Среди комнаты стоял накрытый стол – что гора крутая; на столе высились штофы – что дубы крепкие; около них мелкие чарки – что грибы боровики. А закуска разная, рыбина соленая, обсыпана была луком зеленым, – словно темные пни, поросшие вереском мелким.
«Позиция у вас важная!» – сказал, улыбаясь, старик-унтер.
«Батарея еще не подбитая!» – примолвил артиллерист.
«И удобная пристань!» – добавил моряк, поглаживая усы.
Учебный унтер подхватил-было: «Это все единственно, совершенно, так сказать…» да больше ничего и не сказал, а только щелкнул пальцами с вывертом; а уж разумеется хотел свострить.
«Несут, Егор Лаврентьич!» – объявил Облом Иваныч, высунув из дверей голову. Лаврентьев глянул в окно, снял подушку с постели своей и положил ее на какое-то старинное кресло, стоявшее в углу комнаты.
«Кто это такой будет у вас!» – спросил старик-унтер. Лаврентьев объяснил ему, что «вот-де не взыщите, мальчишка, однородец мой, прибыл вчера, лоботряс еще: ну, я сказал ему, что соберутся ко мне товарищи побеседовать маленько, – он и пристал: и я, дядюшка! Куда тебе! Уговариваю его – извольте видеть, обе ноги расхрястало ему на бастионе, – ну, плачет, сударь мой: и я приду! Что будешь делать, – все равно, что ребенок малый!»
В эту минуту в дверях показался Облом Иваныч: бережно поддерживал он, словно спеленатых близнецов, две перевязанные ноги; двое дюжих служивых внесли в самом деле мальчишку лет 17-ти, усадили его в углу в кресло. Раненый был бледен, как полотно, морщился от боли, но молчал и старался улыбаться.
За ним вошел в комнату фельдшер, красноносый и тоже раненый в каких-то сражениях, по своему обычаю – в лоб.

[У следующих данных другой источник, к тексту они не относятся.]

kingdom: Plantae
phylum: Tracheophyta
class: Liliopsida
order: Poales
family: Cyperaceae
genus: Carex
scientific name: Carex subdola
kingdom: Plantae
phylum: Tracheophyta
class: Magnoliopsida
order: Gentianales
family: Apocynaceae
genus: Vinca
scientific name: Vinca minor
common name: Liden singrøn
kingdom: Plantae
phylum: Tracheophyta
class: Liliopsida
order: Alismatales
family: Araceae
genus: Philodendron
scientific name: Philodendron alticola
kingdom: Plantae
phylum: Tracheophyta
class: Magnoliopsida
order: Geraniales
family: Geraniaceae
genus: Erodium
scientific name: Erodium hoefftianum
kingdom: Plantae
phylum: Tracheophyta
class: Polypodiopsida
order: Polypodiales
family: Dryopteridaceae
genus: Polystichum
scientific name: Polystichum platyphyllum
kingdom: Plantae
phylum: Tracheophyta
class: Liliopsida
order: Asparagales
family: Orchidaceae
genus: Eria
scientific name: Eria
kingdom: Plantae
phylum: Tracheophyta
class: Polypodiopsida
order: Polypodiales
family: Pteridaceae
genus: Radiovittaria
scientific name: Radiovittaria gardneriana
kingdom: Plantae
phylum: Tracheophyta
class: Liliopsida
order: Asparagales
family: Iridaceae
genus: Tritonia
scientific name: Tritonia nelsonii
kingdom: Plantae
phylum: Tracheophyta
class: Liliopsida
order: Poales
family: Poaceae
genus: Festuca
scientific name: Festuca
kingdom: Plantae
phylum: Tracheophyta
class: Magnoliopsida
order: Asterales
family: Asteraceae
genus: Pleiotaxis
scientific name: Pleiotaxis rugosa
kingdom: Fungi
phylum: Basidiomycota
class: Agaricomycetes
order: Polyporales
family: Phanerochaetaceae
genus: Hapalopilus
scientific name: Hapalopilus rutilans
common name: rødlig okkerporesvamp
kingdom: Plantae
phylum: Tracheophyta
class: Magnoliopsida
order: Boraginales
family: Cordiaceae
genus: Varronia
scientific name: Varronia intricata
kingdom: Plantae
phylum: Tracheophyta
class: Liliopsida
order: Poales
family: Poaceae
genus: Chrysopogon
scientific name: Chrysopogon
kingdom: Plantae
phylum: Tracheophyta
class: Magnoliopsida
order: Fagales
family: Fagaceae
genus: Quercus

«Уж это только для вас, Лаврентьич, вместо пирога имянинного притащили мы; а доктор узнает – со свету сгноит: как таскаться по гостям с такой мязгой!» – кричал фельдшер, весело салютуя всей компании. Последние вошли колонисты: Бауер и еще два хозяина.
Лаврентьич усадил гостей; потом подошел к больному и положил ему на плечо руку: «Ну, Андрюшка, сиди, брат, да смотри не шевелись – не повреди ног!»
Андрюшка морщился и улыбался; Сибирлетка обнюхивал однородца своего и сильно махал хвостом, издавая какие-то, должно быть радостные, звуки. Узнал, что ли пес?
IV
Очень полезно описывать любопытные дела, например путешествия, разные изобретения, сражения: тут, что шаг, то новое сведение, поучительное для человека. Но ничего нет бесполезнее и скучнее описаний балов и пирушек: все они выходят на одно и тоже, – как бы выпить да подзакусить поплотнее. Из путешествий, работ и сражений люди выносят знание, пользу, честь и славу; а с пирушек – только похмелье, да иногда еще шишку на лбу.
Но на пирушке кавалера Лаврентьича случилось с героем нашим Сибирлеткой такое собачье обстоятельство, что хошь – не хошь приходится описывать всю пирушку. Нечего делать, опишем со всеми подробностями.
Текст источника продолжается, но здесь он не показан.